Stopping Pekko Management

In a dynamic environment you might stop instances of Pekko Management, for example if you want to free up resources taken by the HTTP server serving the Management routes.

You can do so by calling stop() on PekkoManagement. This method return a Future[Done] to inform when the server has been stopped.

Scala
sourceval management = PekkoManagement(system)
management.start()
// ...
val bindingFuture = management.stop()
bindingFuture.onComplete { _ =>
  println("It's stopped")
}
Java
sourceval management = PekkoManagement(system)
management.start()
// ...
val bindingFuture = management.stop()
bindingFuture.onComplete { _ =>
  println("It's stopped")
}

Developing Extensions

This project provides a set of management extensions. To write third-party extensions to Pekko Management, here are few pointers about how it all works together.

The pekko-management module provides the central HTTP endpoint to which extensions can register themselves.
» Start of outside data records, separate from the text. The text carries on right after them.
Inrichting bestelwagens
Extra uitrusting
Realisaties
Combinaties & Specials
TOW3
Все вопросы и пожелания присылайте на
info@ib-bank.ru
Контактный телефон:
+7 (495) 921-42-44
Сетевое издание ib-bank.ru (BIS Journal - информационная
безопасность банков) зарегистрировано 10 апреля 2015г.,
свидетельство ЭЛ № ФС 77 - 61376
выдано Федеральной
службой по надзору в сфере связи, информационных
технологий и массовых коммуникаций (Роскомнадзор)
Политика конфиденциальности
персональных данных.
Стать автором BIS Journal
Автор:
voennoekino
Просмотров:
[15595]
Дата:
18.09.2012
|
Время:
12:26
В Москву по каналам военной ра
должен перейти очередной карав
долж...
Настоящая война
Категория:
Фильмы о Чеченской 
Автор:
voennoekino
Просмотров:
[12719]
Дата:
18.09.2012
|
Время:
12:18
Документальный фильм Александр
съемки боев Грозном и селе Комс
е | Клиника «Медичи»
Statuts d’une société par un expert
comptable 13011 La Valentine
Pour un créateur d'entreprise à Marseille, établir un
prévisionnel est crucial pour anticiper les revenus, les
An extension can contribute to the exposed HTTP routes by defining named route providers in the pekko.management.http.routes configuration section in its own reference.conf. The core PekkoManagement extension collects all the routes and serves them together under the Management HTTP server. This enables easy extension of management capabilities (such as health-checks or cluster information etc) without the boilerplate and overhead to start separate HTTP servers for each extension.

For example, the “Cluster HTTP Management” module exposes HTTP routes that can be used to monitor, and even trigger joining/leaving/downing decisions via HTTP calls to these routes. The routes and logic for these are implemented inside the pekko-management-cluster-http.
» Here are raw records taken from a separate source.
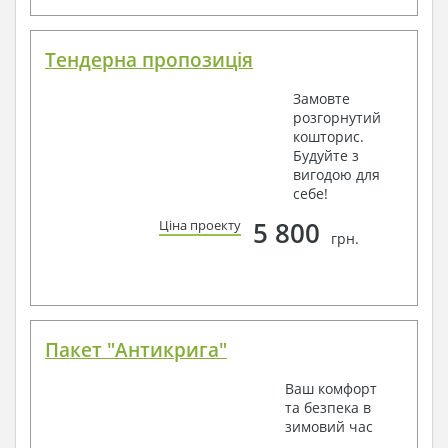
Тендерна пропозиція
Замовте
розгорнутий
кошторис.
Будуйте з
вигодою для
себе!
5 800
Ціна проекту
грн.
Пакет "Антикрига"
Ваш комфорт
та безпека в
зимовий час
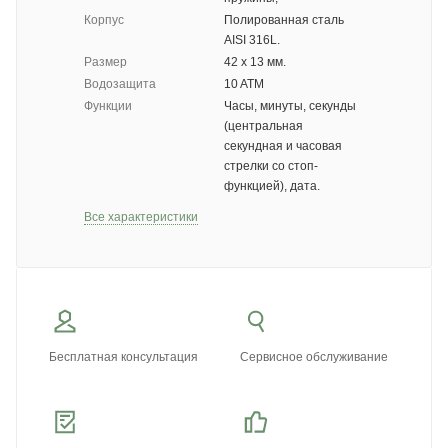
Корпус
Полированная сталь
AISI 316L.
Размер
42 х 13 мм.
Водозащита
10 ATM
Функции
Часы, минуты, секунды
(центральная
секундная и часовая
стрелки со стоп-
функцией), дата.
Все характеристики
Бесплатная консультация
Сервисное обслуживание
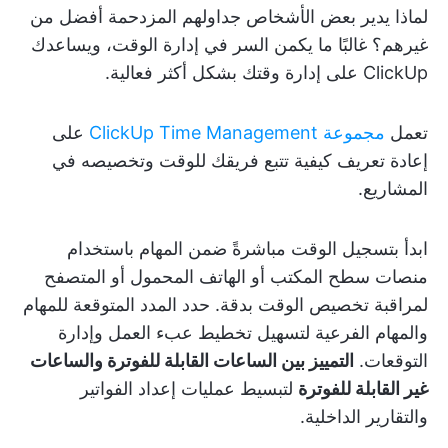
لماذا يدير بعض الأشخاص جداولهم المزدحمة أفضل من
غيرهم؟ غالبًا ما يكمن السر في إدارة الوقت، ويساعدك
ClickUp على إدارة وقتك بشكل أكثر فعالية.
تعمل
مجموعة ClickUp Time Management
على
إعادة تعريف كيفية تتبع فريقك للوقت وتخصيصه في
المشاريع.
ابدأ بتسجيل الوقت مباشرةً ضمن المهام باستخدام
منصات سطح المكتب أو الهاتف المحمول أو المتصفح
لمراقبة تخصيص الوقت بدقة. حدد المدد المتوقعة للمهام
والمهام الفرعية لتسهيل تخطيط عبء العمل وإدارة
التوقعات.
التمييز بين الساعات القابلة للفوترة والساعات
غير القابلة للفوترة
لتبسيط عمليات إعداد الفواتير
والتقارير الداخلية.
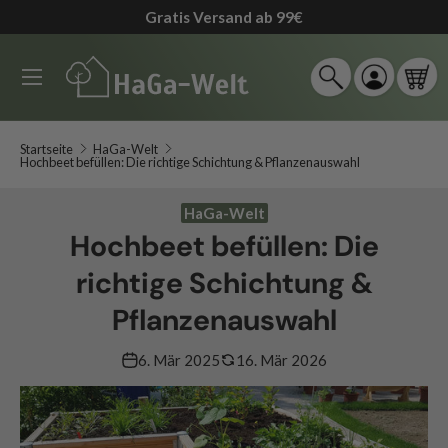
90 Tage Rückgaberecht
*
↵
↵
↵
↵
Zum Inhalt springen
Zum Menü springen
Fußzeile springen
Barrierefreiheits-Widget öffnen
Direkt zum Inhalt
Menü
Suche
Einloggen
Ein
Suchen
Suchen
Startseite
HaGa-Welt
Hochbeet befüllen: Die richtige Schichtung & Pflanzenauswahl
HaGa-Welt
Hochbeet befüllen: Die
richtige Schichtung &
Pflanzenauswahl
6. Mär 2025
16. Mär 2026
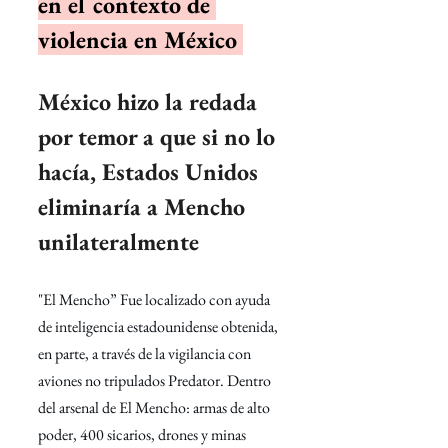
en el contexto de 
violencia en México 
México hizo la redada 
por temor a que si no lo 
hacía, Estados Unidos 
eliminaría a Mencho 
unilateralmente
"El Mencho” Fue localizado con ayuda 
de inteligencia estadounidense obtenida, 
en parte, a través de la vigilancia con 
aviones no tripulados Predator. Dentro 
del arsenal de El Mencho: armas de alto 
poder, 400 sicarios, drones y minas 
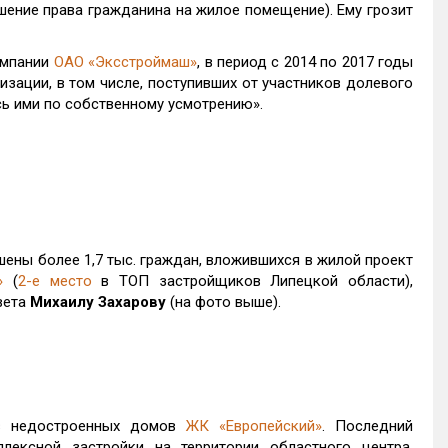
шение права гражданина на жилое помещение). Ему грозит
омпании
ОАО «Эксстроймаш»
, в период с 2014 по 2017 годы
ации, в том числе, поступивших от участников долевого
сь ими по собственному усмотрению».
ены более 1,7 тыс. граждан, вложившихся в жилой проект
»
(
2-е место
в ТОП застройщиков Липецкой области),
вета
Михаилу Захарову
(на фото выше).
ов недостроенных домов
ЖК «Европейский»
. Последний
ексной застройки на территории областного центра,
Management route providers should be regular extensions that additionally extend the org.apache.pekko.management.scaladsl.ManagementRoutesProvider or org.apache.pekko.management.javadsl.ManagementRoutesProvider interface.

Libraries may register routes into the management routes by defining entries to this setting the library reference.conf:

pekko.management.http.routes {
  name = "FQCN"
}

Where the name of the entry should be unique to allow different route providers to be registered by different libraries and applications.

The FQCN is the fully qualified class name of the ManagementRoutesProvider.

Route providers included by a library (from reference.conf) can be excluded by an application by using "" or null as the FQCN of the named entry, for example:

pekko.management.http.routes {
  cluster-management = ""
}

As a best practice, Management extensions that do something proactively should not be started automatically, but rather manually by the user. One example of that is Cluster Bootstrap. It contributes routes to Pekko Management, but the bootstrapping process does not start unless ClusterBootstrap().start() is invoked. Thus, the user can decide when exactly the application is ready to start joining an existing cluster. When cluster bootstrap is autostarted through configuration there is no control over this and the extension is started with the actor system.